Activity =>
Please write out the part of the molecular testing passage from "Biological material for" up to and including "a skin biopsy.", word for word.

Document passage =>
....................

Knowing exactly which DNA mutations cause the disorder in a patient or family also offers the possibility of testing a baby before it is born (prenatal testing) or determining the carrier status of family members. Reliable and early prenatal molecular testing has been well established for some disorders with severe and sometimes fatal outcomes, such as NTS and SLS, and can be performed using chorionic villus sampling as well as amniocentesis. In LI and CIE, DNA-based testing can replace difficult and invasive fetal skin biopsies, but currently remains limited to detecting disease-causing mutations in TGM1.

Biological material for molecular testing can be relatively easy to obtain. Most tests are performed from DNA, which is extracted from a small venous blood sample or buccal swabs. For screening of large genes, such as TGM1, or if DNA mutations alter the size of the DNA transcript, it might be necessary to extract messenger RNA from a small skin biopsy. In addition, certain biochemical assays (for example in SLS) or the detection of a protein deficiency in the skin (for example, loss of transglutaminase-1 in LI) requires a skin biopsy.

....................

Extracted entries =>
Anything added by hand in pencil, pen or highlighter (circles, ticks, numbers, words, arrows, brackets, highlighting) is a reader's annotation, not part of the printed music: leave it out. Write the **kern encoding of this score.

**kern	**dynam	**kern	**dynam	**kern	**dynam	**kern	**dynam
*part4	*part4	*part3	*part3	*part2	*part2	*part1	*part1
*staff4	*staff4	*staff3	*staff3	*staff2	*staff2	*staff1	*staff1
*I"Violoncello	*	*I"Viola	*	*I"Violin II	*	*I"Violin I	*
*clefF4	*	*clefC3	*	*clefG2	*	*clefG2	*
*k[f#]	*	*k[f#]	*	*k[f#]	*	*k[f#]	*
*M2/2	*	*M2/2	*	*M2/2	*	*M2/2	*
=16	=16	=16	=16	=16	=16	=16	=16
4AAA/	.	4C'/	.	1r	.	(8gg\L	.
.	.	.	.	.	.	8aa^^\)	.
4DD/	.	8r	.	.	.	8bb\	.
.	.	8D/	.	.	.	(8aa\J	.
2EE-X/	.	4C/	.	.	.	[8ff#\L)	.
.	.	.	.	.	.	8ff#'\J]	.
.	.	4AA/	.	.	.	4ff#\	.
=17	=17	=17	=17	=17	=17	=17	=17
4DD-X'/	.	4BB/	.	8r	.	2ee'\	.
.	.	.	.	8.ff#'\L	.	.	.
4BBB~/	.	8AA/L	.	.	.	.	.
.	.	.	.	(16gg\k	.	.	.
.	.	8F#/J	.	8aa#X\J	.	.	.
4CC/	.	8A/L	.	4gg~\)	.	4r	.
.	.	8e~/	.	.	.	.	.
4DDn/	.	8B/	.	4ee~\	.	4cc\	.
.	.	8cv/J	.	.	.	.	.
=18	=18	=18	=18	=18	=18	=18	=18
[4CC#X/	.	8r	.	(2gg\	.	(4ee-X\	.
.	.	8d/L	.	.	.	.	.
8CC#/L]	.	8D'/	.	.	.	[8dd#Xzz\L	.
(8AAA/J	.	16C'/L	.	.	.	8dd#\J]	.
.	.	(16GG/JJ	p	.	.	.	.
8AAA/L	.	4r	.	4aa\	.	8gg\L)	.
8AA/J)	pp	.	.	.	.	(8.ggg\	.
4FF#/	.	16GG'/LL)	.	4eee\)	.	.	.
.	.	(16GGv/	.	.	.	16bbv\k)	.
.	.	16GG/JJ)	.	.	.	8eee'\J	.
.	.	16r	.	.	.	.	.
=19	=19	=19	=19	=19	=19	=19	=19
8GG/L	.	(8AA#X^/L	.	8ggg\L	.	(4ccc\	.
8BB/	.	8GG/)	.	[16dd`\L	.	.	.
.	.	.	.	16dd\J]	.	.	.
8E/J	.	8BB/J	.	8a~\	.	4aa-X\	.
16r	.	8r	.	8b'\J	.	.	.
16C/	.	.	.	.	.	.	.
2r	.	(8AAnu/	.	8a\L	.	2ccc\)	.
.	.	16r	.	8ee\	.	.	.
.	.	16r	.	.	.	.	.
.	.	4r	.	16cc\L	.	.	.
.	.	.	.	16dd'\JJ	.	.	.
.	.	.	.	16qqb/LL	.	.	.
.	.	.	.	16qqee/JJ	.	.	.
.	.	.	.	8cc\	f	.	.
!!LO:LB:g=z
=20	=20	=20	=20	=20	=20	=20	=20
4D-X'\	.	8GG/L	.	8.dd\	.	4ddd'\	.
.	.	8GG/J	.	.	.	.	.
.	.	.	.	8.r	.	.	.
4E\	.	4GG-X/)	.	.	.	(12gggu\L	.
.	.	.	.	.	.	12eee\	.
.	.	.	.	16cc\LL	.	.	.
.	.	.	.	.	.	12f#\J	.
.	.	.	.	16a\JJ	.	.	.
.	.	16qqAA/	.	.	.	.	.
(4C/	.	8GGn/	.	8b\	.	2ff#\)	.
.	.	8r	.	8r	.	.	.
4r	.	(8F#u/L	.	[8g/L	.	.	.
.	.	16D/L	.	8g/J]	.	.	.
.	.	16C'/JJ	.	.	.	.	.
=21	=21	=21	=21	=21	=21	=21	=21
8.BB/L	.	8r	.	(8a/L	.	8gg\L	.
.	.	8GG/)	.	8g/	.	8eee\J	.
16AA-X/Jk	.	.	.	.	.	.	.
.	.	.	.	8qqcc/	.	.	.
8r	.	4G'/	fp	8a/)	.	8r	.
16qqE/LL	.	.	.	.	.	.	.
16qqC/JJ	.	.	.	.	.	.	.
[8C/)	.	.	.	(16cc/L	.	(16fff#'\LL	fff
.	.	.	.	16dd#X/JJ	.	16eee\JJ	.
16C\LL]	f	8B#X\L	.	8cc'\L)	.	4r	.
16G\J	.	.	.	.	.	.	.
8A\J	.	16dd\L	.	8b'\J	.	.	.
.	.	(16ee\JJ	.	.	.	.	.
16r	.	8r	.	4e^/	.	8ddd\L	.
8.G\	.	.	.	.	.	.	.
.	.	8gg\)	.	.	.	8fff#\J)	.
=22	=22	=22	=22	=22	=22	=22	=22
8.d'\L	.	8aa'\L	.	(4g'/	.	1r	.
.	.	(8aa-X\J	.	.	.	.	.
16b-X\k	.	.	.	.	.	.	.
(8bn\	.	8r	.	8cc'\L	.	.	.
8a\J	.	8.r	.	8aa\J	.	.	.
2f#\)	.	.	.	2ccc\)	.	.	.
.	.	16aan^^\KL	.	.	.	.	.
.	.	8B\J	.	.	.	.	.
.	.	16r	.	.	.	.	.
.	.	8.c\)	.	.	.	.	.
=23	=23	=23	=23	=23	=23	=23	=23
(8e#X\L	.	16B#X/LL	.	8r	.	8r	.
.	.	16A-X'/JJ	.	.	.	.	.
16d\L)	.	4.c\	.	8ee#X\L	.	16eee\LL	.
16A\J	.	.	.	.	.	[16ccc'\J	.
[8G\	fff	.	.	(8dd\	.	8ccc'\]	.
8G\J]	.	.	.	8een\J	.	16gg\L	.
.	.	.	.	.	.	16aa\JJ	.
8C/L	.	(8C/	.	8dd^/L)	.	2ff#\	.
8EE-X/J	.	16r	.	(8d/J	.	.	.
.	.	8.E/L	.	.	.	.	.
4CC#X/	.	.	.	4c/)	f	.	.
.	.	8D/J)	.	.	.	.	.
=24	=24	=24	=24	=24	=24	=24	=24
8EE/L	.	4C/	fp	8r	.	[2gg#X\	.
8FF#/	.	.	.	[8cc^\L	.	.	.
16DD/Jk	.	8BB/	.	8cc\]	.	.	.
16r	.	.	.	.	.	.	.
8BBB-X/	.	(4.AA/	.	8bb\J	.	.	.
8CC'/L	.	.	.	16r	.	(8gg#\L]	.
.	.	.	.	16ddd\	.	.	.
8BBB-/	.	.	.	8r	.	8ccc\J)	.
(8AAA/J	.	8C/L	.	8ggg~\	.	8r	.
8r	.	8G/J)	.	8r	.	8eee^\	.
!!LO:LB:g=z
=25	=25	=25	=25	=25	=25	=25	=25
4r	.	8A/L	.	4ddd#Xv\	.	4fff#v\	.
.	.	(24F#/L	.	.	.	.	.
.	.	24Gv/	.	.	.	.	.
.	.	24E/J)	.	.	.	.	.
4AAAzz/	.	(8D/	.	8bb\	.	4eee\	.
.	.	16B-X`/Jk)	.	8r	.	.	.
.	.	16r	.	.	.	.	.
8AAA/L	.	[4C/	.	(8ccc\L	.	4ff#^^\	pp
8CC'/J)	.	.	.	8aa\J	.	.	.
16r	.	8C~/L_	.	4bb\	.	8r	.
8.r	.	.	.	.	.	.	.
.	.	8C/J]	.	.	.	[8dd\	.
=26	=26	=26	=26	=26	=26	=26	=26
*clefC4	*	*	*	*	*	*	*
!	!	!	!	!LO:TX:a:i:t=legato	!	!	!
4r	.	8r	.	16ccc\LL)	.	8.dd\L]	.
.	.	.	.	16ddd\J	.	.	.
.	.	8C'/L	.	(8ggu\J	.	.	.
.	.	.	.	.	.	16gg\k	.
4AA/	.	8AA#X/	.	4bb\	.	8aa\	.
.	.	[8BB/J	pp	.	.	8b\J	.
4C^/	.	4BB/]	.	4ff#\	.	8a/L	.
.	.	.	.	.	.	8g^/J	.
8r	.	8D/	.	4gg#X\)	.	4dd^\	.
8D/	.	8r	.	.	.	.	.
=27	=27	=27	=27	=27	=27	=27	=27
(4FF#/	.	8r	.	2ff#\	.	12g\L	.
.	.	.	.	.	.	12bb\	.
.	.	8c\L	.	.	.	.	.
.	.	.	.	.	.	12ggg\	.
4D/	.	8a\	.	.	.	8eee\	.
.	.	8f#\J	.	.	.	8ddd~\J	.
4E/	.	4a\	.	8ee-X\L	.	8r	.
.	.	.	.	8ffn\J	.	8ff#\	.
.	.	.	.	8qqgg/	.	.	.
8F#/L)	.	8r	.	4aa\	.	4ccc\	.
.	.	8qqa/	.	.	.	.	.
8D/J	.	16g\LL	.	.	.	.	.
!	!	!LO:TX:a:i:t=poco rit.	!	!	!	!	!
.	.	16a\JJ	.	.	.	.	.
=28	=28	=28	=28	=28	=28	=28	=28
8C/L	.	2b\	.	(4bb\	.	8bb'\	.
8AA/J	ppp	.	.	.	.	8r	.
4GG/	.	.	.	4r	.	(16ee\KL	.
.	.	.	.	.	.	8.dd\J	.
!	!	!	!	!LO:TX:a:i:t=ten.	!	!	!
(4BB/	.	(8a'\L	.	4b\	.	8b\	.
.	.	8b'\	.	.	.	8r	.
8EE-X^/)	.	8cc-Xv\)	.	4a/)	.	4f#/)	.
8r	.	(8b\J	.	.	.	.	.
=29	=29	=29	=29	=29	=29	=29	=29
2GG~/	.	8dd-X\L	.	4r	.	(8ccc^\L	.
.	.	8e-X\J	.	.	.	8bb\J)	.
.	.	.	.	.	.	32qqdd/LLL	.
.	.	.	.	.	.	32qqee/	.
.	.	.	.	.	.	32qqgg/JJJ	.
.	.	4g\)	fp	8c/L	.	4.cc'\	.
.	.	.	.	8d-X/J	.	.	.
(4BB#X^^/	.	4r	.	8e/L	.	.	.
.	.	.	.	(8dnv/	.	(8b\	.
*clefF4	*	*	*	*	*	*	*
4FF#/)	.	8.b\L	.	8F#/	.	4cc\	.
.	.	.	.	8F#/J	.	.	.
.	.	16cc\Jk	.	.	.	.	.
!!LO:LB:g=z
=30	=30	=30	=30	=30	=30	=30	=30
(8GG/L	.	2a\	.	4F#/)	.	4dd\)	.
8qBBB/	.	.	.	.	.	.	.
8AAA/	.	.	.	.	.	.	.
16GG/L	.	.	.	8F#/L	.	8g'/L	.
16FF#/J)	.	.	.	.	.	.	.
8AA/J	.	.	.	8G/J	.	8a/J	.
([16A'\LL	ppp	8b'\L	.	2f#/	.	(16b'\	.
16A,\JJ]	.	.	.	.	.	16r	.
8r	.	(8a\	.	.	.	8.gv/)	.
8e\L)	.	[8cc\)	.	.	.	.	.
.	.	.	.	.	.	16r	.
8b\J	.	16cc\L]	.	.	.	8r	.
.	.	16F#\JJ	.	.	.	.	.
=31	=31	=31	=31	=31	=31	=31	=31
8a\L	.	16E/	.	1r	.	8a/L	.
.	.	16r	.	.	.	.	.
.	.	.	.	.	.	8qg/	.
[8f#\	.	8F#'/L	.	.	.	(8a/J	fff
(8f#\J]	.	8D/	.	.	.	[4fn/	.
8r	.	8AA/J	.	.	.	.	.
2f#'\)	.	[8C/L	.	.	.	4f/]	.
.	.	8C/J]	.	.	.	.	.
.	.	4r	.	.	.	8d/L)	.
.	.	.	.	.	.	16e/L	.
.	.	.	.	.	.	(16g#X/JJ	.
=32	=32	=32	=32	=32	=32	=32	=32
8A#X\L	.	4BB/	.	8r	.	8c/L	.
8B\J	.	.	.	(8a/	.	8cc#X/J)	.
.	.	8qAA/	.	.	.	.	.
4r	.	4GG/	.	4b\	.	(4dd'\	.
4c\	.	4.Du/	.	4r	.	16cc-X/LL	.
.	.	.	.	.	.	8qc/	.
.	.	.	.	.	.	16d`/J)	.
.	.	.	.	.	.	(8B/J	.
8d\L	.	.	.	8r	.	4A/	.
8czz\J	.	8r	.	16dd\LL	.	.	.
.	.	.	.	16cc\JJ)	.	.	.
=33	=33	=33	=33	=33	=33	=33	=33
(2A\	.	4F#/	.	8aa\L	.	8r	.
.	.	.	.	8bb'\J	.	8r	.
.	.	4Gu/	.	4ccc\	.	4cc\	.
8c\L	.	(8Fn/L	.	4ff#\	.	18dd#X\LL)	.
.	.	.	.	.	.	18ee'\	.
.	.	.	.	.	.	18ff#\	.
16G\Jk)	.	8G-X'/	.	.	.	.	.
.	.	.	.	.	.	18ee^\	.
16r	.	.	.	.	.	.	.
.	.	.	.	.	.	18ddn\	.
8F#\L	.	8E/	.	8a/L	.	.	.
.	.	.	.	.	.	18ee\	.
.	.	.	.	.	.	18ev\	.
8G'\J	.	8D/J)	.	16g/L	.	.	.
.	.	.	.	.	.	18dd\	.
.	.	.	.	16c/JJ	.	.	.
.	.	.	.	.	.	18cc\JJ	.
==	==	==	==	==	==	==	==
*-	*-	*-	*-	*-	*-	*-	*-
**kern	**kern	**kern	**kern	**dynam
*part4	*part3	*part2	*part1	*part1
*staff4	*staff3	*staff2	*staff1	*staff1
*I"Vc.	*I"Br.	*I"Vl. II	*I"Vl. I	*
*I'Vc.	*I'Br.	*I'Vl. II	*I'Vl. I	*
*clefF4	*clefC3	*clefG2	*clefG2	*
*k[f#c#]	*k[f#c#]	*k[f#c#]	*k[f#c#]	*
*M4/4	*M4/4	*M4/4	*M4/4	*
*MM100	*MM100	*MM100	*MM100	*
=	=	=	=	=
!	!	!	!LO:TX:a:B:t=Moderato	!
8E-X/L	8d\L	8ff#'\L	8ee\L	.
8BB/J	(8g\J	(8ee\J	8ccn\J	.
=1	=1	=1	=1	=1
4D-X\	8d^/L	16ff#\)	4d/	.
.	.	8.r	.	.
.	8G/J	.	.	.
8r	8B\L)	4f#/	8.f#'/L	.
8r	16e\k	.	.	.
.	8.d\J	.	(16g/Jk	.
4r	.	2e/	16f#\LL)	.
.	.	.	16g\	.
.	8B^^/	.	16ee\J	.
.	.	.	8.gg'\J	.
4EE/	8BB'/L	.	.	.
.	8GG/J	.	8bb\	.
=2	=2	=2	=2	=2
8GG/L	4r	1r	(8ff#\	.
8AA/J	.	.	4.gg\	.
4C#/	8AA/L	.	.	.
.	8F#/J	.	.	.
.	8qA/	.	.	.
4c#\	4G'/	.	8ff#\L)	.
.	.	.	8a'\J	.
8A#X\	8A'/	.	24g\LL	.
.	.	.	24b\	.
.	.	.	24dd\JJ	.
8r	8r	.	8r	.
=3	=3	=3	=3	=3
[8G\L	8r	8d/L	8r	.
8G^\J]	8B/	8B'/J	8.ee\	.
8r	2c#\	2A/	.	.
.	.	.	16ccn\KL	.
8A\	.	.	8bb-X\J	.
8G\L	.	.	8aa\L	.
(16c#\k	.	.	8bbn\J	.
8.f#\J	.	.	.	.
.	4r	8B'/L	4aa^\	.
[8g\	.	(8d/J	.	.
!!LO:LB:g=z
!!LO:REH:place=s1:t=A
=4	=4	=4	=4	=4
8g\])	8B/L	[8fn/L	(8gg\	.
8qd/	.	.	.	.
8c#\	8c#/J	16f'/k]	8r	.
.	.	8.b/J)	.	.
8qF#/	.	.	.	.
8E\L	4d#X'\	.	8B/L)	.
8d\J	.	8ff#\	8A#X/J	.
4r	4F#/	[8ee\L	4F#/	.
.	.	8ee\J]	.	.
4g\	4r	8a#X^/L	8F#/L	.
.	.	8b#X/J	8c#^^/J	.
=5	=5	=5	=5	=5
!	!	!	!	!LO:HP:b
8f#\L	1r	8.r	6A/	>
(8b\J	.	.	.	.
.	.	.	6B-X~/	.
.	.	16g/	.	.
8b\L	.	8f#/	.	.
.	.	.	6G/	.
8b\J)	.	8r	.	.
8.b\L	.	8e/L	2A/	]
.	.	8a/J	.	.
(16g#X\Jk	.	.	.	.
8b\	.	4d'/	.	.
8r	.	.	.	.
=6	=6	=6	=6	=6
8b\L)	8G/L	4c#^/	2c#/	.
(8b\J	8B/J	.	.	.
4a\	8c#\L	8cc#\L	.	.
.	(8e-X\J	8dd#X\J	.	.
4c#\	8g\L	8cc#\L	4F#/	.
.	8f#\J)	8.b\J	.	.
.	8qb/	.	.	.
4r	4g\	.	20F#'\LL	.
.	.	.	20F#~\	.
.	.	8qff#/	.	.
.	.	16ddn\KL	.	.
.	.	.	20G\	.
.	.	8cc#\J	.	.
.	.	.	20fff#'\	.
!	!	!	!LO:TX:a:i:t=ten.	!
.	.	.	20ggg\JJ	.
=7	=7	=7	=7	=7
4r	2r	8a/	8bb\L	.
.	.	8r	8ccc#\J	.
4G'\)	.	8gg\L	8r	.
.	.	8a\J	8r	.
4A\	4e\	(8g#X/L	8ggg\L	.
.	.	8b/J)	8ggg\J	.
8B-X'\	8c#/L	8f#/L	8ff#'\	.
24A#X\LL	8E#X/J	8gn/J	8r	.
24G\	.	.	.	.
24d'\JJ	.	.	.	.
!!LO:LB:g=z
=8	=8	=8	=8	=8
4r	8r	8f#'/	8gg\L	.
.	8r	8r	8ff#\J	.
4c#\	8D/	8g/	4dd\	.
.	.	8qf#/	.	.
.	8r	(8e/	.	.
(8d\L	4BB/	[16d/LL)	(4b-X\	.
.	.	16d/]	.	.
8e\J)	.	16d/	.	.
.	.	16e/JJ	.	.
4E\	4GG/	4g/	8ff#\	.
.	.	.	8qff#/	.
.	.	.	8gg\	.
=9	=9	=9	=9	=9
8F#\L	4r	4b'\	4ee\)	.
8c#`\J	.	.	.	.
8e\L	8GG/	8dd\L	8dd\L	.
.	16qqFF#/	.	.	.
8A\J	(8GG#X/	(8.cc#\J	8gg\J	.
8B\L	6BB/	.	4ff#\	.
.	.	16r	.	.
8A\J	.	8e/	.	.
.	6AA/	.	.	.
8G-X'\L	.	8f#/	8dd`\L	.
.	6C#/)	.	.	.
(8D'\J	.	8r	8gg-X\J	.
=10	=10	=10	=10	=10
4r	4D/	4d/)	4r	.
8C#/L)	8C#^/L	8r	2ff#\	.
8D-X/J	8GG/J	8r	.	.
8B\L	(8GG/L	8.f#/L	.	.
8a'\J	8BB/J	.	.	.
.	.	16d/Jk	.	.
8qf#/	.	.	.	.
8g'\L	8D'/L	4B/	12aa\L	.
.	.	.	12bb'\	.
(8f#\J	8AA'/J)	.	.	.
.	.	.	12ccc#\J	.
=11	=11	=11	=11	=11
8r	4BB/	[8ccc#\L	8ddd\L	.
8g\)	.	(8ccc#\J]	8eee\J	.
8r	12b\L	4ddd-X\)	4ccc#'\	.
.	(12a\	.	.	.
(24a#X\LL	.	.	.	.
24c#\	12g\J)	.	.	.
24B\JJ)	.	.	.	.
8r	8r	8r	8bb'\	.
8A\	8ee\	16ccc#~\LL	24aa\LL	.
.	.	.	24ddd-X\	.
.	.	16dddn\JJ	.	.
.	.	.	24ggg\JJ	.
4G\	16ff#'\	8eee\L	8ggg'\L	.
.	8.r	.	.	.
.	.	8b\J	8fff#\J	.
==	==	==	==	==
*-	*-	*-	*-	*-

....................

Solution to this problem =>
Biological material for molecular testing can be relatively easy to obtain. Most tests are performed from DNA, which is extracted from a small venous blood sample or buccal swabs. For screening of large genes, such as TGM1, or if DNA mutations alter the size of the DNA transcript, it might be necessary to extract messenger RNA from a small skin biopsy. In addition, certain biochemical assays (for example in SLS) or the detection of a protein deficiency in the skin (for example, loss of transglutaminase-1 in LI) requires a skin biopsy.